5 Wide Moat Stocks Scoring Highly on Validea’s Models
Our investment models are based on the published writings of some of history’s greatest investors, including Warren Buffett. Here are five stocks that currently earn top scores for their wide moats and outstanding fundamentals:
- Apple Inc (AAPL): This iconic maker of iPhones, Mac computers and other beloved gadgets earns a perfect 100% score from our Buffett-based model. Apple’s powerful brand, high switching costs and network effects form a deep and wide moat around its business. The company has grown EPS at a 15.7% annualized rate over the past decade while generating an astounding 164% average return on equity over the past three years.

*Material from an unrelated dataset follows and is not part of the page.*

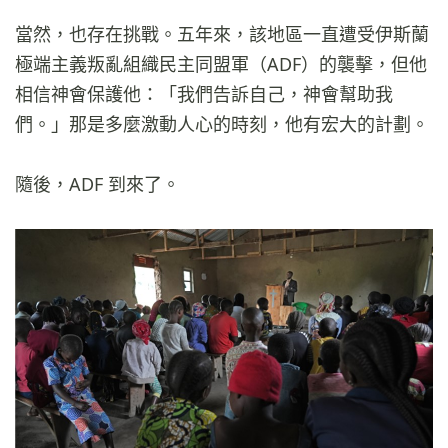
當然，也存在挑戰。五年來，該地區一直遭受伊斯蘭
極端主義叛亂組織民主同盟軍（ADF）的襲擊，但他
相信神會保護他：「我們告訴自己，神會幫助我
們。」那是多麼激動人心的時刻，他有宏大的計劃。
隨後，ADF 到來了。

- Tractor Supply Co (TSCO): This leading retailer of home improvement and agriculture products in rural markets scores 93% from our Buffett model. Tractor Supply’s strong brand, unique merchandise mix and prime store locations give it a wide moat in its niche. The firm has increased EPS in each of the past 10 years, delivering a 15.8% annualized growth rate. Returns on equity have averaged over 37% in the past decade.
- Alphabet Inc (GOOGL): The parent company of Google is another Buffett model favorite with a 100% score. Google’s moat springs from the network effects powering its search and advertising business along with intangible assets like patents and user data. Alphabet has compounded EPS at a 19.8% rate over 10 years with returns on equity averaging 25% over the past three years.

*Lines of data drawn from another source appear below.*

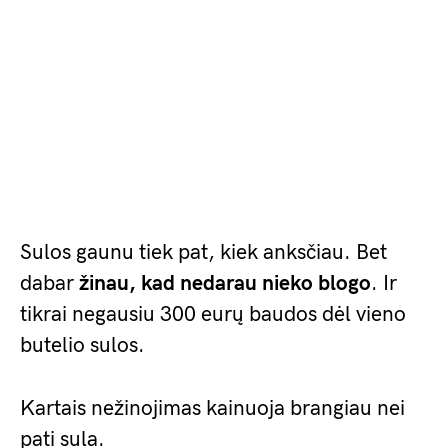
Sulos gaunu tiek pat, kiek anksčiau. Bet
dabar
žinau, kad nedarau nieko blogo
. Ir
tikrai negausiu 300 eurų baudos dėl vieno
butelio sulos.
Kartais nežinojimas kainuoja brangiau nei
pati sula.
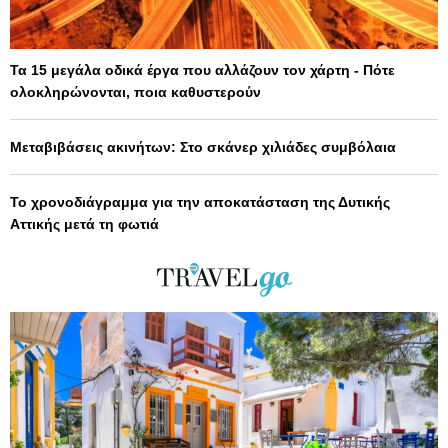
Τα 15 μεγάλα οδικά έργα που αλλάζουν τον χάρτη - Πότε
ολοκληρώνονται, ποια καθυστερούν
Μεταβιβάσεις ακινήτων: Στο σκάνερ χιλιάδες συμβόλαια
Το χρονοδιάγραμμα για την αποκατάσταση της Δυτικής
Αττικής μετά τη φωτιά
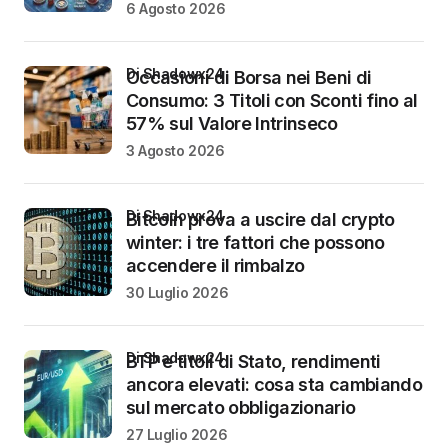
6 Agosto 2026
di Shadowx24
Occasioni di Borsa nei Beni di
Consumo: 3 Titoli con Sconti fino al
57% sul Valore Intrinseco
3 Agosto 2026
di Shadowx24
Bitcoin prova a uscire dal crypto
winter: i tre fattori che possono
accendere il rimbalzo
30 Luglio 2026
di Shadowx24
BTP e titoli di Stato, rendimenti
ancora elevati: cosa sta cambiando
sul mercato obbligazionario
27 Luglio 2026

- Mastercard Inc (MA): This payments technology titan earns an 86% score from the Buffett approach. Mastercard benefits from powerful network effects—its platform becomes more valuable to merchants and consumers as it grows. This wide moat has enabled Mastercard to increase EPS by 16.5% per year over the past decade with an incredible 144% average ROE over the last three years.
- Applied Materials, Inc. (AMAT): The world’s largest semiconductor equipment maker also scores a perfect 100% from our Buffett model. Applied Materials’ wide moat stems from its intangible assets, high customer switching costs and scale advantages in a consolidated industry. The company has grown EPS by 24% annually over 10 years while generating average ROE of 46% over the past three years.
The Bottom Line on Wide Moat Stocks
Focusing your portfolio on companies with wide moats is a proven path to long-term investment success. By digging moats, these firms are able to keep competitors at bay and generate above-average growth and profitability over many years. Just be sure to diversify your holdings across different moat types and industries.